To elucidate this mechanism, we focused on the relationships between ADRB2, β-arrestin, and NF-κB pathway, since a number of bronchodilation treatments target the activation of ADRB2 and its internalization, mediated by β-arrestins (β-arr1 and -2) (Luttrell and Lefkowitz, 2002). Moreover, there is growing evidence that β-arrestins are involved in NF-κB signaling (Witherow et al., 2004). β-arr2 has been shown to directly bind to IκBα and block both phosphorylation and degradation of IκBα, resulting in the inhibition of NF-κB activity (Gao et al., 2004; Luan et al., 2005). Upstream kinases of IκB such as IKKs and NIK (NF-κB-inducing kinase) also interact with β-arrestins to inhibit NF-κB activity (Witherow et al., 2004). Additionally, a recent report showed that β-arr2 interacting with another GPCR (GPR120 omega-3 fatty acid receptor) can also inhibit NF-κB signaling by sequestering TGF β-activated kinase 1 (TAK1) binding protein 1 from TAK1 complex (Oh et al., 2010).
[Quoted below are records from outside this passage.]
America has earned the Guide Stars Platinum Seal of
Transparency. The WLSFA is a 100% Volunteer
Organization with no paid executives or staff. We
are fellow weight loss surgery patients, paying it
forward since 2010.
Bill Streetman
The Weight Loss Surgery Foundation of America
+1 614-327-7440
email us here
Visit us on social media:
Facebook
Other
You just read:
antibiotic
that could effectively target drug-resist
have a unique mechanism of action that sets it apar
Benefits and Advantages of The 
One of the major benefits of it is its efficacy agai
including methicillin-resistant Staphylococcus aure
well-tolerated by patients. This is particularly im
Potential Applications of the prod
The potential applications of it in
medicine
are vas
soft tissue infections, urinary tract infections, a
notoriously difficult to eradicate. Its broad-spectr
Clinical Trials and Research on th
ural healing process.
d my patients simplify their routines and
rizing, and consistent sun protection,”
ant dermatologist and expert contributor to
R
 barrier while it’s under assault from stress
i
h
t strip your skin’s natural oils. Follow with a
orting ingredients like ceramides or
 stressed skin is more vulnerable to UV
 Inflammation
Based on these previous findings, we scrutinized the pharmacological action of indacaterol and detected the agonist effect of indacaterol on ADRB2 and β-arrestins. Furthermore, this agonist effect was found to be primarily mediated by β-arr2. On the basis of these results, we also inferred that indacaterol may regulate NF-κB signaling and ameliorate bronchoconstriction.
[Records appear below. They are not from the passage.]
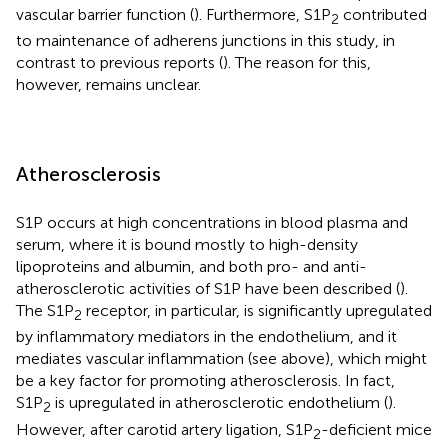
vascular barrier function (
). Furthermore, S1P
contributed
2
to maintenance of adherens junctions in this study, in
contrast to previous reports (
). The reason for this,
however, remains unclear.
Atherosclerosis
S1P occurs at high concentrations in blood plasma and
serum, where it is bound mostly to high-density
lipoproteins and albumin, and both pro- and anti-
atherosclerotic activities of S1P have been described (
).
The S1P
receptor, in particular, is significantly upregulated
2
by inflammatory mediators in the endothelium, and it
mediates vascular inflammation (see above), which might
be a key factor for promoting atherosclerosis. In fact,
S1P
is upregulated in atherosclerotic endothelium (
).
2
However, after carotid artery ligation, S1P
-deficient mice
2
Previous studies showed that NF-κB is a therapeutic target in treatment of COPD (Edwards et al., 2009) and that TNF-α (an activator of NF-κB) is a key cytokine in a number of inflammatory lung diseases, including asthma and COPD (Matera et al., 2010). TNF-α/NF-κB signaling is therefore believed to play a central role in the pathophysiology of COPD (Churg et al., 2004). In fact, the overexpression of IKKβ resulted in an increase in both inflammatory mediators and neutrophilic inflammation similar to the conditions observed in COPD (Catley et al., 2005), while the inhibition of IKKβ in vivo and in vitro reduced TNF-α-induced production of MUC5A/C, one of the major components of respiratory mucus (Lora et al., 2005). In this study, we found that TNF-α-induced phosphorylation of both IκBα and IKKα/β related to NF-κB pathway is suppressed by pretreatment with indacaterol. These results suggest that indacaterol can inhibit the expression of target genes related to COPD and lung cancer by blocking the NF-κB pathway.

Consistent with this speculation, we found that incubation with indacaterol reduces the expression of NF-κB target genes related to COPD and lung cancer, including MMP-9, in human fibrosarcoma (HT1080) and that it also results in the suppression of tumor cell invasion and migration. Previous studies have shown MMP-9 to be a potential drug target for COPD (Muroski et al., 2008), since overexpression of MMP-9 is correlated with lung damage (Chetty et al., 2008), while selective inhibition of MMP-9 prevents smoke-induced increase in small airway wall thickness in a guinea pig model (Churg et al., 2007). Therefore, we investigated whether MMP-9 expression and enzymatic activity are regulated by indacaterol in human fibrosarcoma (HT1080), which express MMP-9 in abundance. We have observed that indacaterol treatment reduces TNF-α-induced MMP-9 expression on the transcriptional level, resulting in a decrease in MMP-9 enzymatic activity. MMP-9 has been known to play a key role in invasion and metastasis in various tissues, including the lungs (Klein et al., 2004). In accordance with these reports, indacaterol-treated HT1080 cells showed lower invasiveness. This observation suggests that indacaterol can inhibit tumor cell invasion by decreasing both the expression and activity of MMP-9 by suppressing IKK/NF-κB activation.

These results collectively suggest that indacaterol could improve lung function in treatment of COPD by inhibiting transcription of target genes involved in inflammatory diseases such as MMP-9 via the blockage of NF-κB activation.